TEXT PASSAGE:
┄┄┄┄┄┄┄┄┄┄

During the Royal Commission into Institutional Sexual Abuse of Children in Melbourne, hundreds of victims have come forward to give evidence. Now adults, their testimonies are heart-rending and difficult to listen to. What has made their journey into adulthood so precarious (many have committed suicide) is that at the time, nobody believed they were being abused by those in positions of trust. None of the perpetrators has ever said they are sorry, much less the institutions in which they were incarcerated as children.  Only now can they talk about their traumatic childhoods. They are finally being listened to and believed. How healing it is to have your abuser, or in these cases, your Church, apologise to you, showing genuine remorse.  The Catholic Church has by far the worst record of any institution for blaming the children for what has happened to them, and for protecting paedophile priests and Christian Brothers.

As George Pell, Cardinal, once stated: “We had no idea the sexual abuse of children would do so much harm”.

Another Catholic Church official at the Vatican stated: “A priest leaving the priesthood to get married, is a far worse sin than a priest sexually abusing children”

I can empathise totally with what these victims have endured over their lifetimes. If only once, even one member of my devout Catholic extended family had acknowledged my abandonment by my mother and the abuse meted out to her and me by them, it would have gone a long way to healing the wounds. Instead, I was not allowed to discuss the abuse, or if I did, told I was lying. It was to risk another beating if I dared to ask about my mother, or what happened to her. Many a time I was kicked  while on the floor, or had a swelling the size of an egg on my eyelid caused by a strap wielded by an aunt. Cousins often witnessed this abuse, but still, no apologies or acknowledgment.

Unfortunately, when you turn your back on an abusive family, there really isn’t any group you can join for support. You have to go it alone.

My childhood was filled with fear, abuse and gross neglect; some of it took place in institutions run by the Catholic Church, but most of it was carried out by my Lebanese extended family, herein called “The Family’. Not once has any member of The Family ever acknowledged my abuse and neglect at their hands, much less apologised. In the end, I decided to write a book Whatever Happened To Ishtar?; A Passionate Quest To Find Answers For Generations Of Defeated Mothers.  There were so many different versions of my and my brothers’ fractured childhoods doing the rounds, I wanted to put the record straight. Not only for my mental health, but so my children could breathe in clean air and know the truth.  Neither I nor my two brothers appear together in any family photos.  In fact, I had to put the few childhood photos of us on social media because relatives were placing photos on the site, with our names on them, but who were definitely not us!

┄┄┄┄┄┄┄┄┄┄

Recorded data:
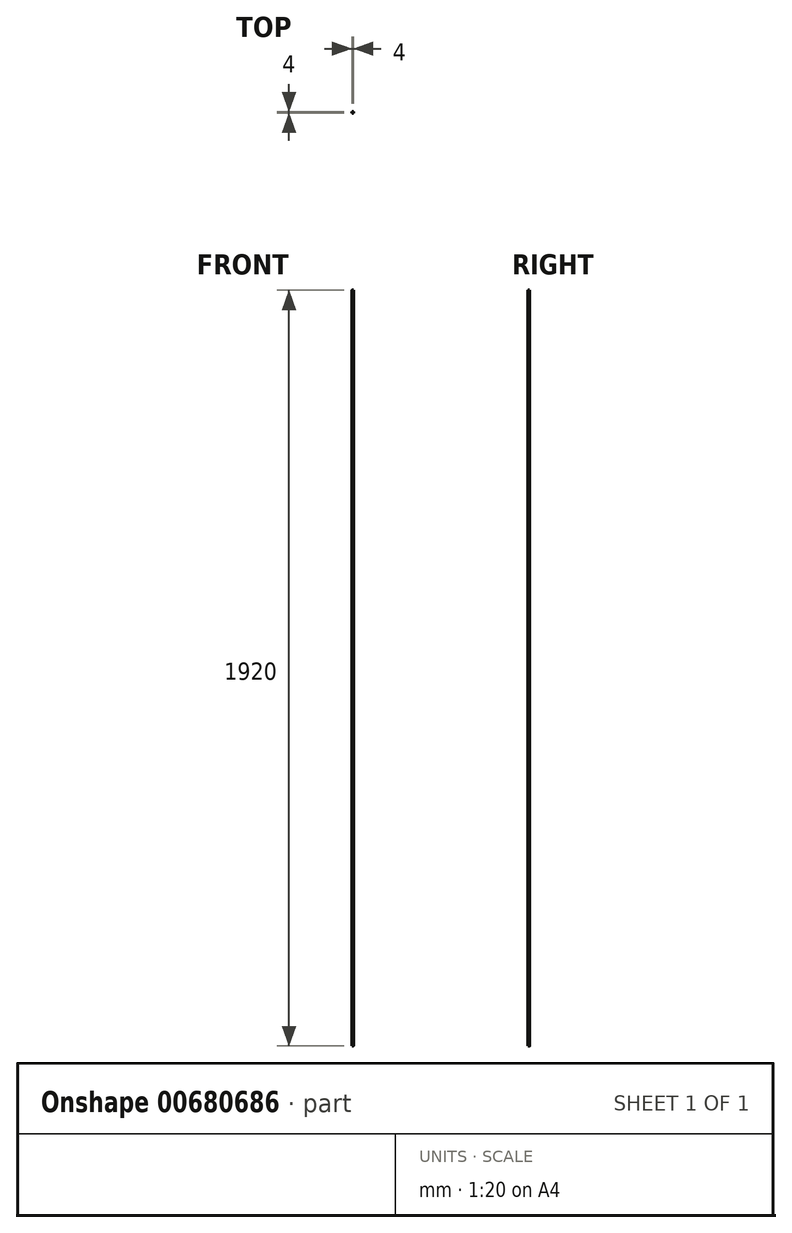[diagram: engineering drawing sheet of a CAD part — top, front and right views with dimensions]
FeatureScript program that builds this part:
annotation { "Feature Type Name" : "Feature", "Feature Type Description" : "" }
export const myFeature = defineFeature(function(context is Context, id is Id, definition is map)
    precondition{}
    {
        {
            var Q0;
            Q0=qCreatedBy(makeId("Top.planeOp"),FACE);
            var sketch = newSketch(context, id + "F0", { "sketchPlane" : qUnion([Q0])});
            skCircle(sketch, "E0", {"center": v(0, 0) * mm, "radius": 2 * mm});
            skSolve(sketch);
        }
        {
            var Q0;
            Q0=makeQuery(id+"F0.imprint","IMPRINT",FACE,{"disambiguationData":[TD([[makeQuery(id+"F0.imprint","IMPRINT",EDGE,{"derivedFrom":sQuery(id+"F0.wireOp",EDGE,"E0")}),1.0]])]});
            extrude(context, id + "F1", {"entities" : qUnion([Q0]), "depth" : 1920 * mm, "offsetDistance" : 25 * mm});
        }
    });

┄┄┄┄┄┄┄┄┄┄

TO-DO LIST:
1 > In the passage about the Royal Commission and family abuse, what caused the swelling the size of an egg on the writer's eyelid?
2 > Please rewrite every line of the records as a Markdown table with the columns Row and Line, numbering the rows and skipping blank lines. Leave the pictures out.

EXERCISE RESULTS:
1 > A strap wielded by an aunt.

2 >
| Row | Line |
|---|---|
| 1 | [diagram: engineering drawing sheet of a CAD part — top, front and right views with dimensions] |
| 2 | FeatureScript program that builds this part: |
| 3 | annotation { "Feature Type Name" : "Feature", "Feature Type Description" : "" } |
| 4 | export const myFeature = defineFeature(function(context is Context, id is Id, definition is map) |
| 5 |     precondition{} |
| 6 |     { |
| 7 |         { |
| 8 |             var Q0; |
| 9 |             Q0=qCreatedBy(makeId("Top.planeOp"),FACE); |
| 10 |             var sketch = newSketch(context, id + "F0", { "sketchPlane" : qUnion([Q0])}); |
| 11 |             skCircle(sketch, "E0", {"center": v(0, 0) * mm, "radius": 2 * mm}); |
| 12 |             skSolve(sketch); |
| 13 |         } |
| 14 |         { |
| 15 |             var Q0; |
| 16 |             Q0=makeQuery(id+"F0.imprint","IMPRINT",FACE,{"disambiguationData":[TD([[makeQuery(id+"F0.imprint","IMPRINT",EDGE,{"derivedFrom":sQuery(id+"F0.wireOp",EDGE,"E0")}),1.0]])]}); |
| 17 |             extrude(context, id + "F1", {"entities" : qUnion([Q0]), "depth" : 1920 * mm, "offsetDistance" : 25 * mm}); |
| 18 |         } |
| 19 |     }); |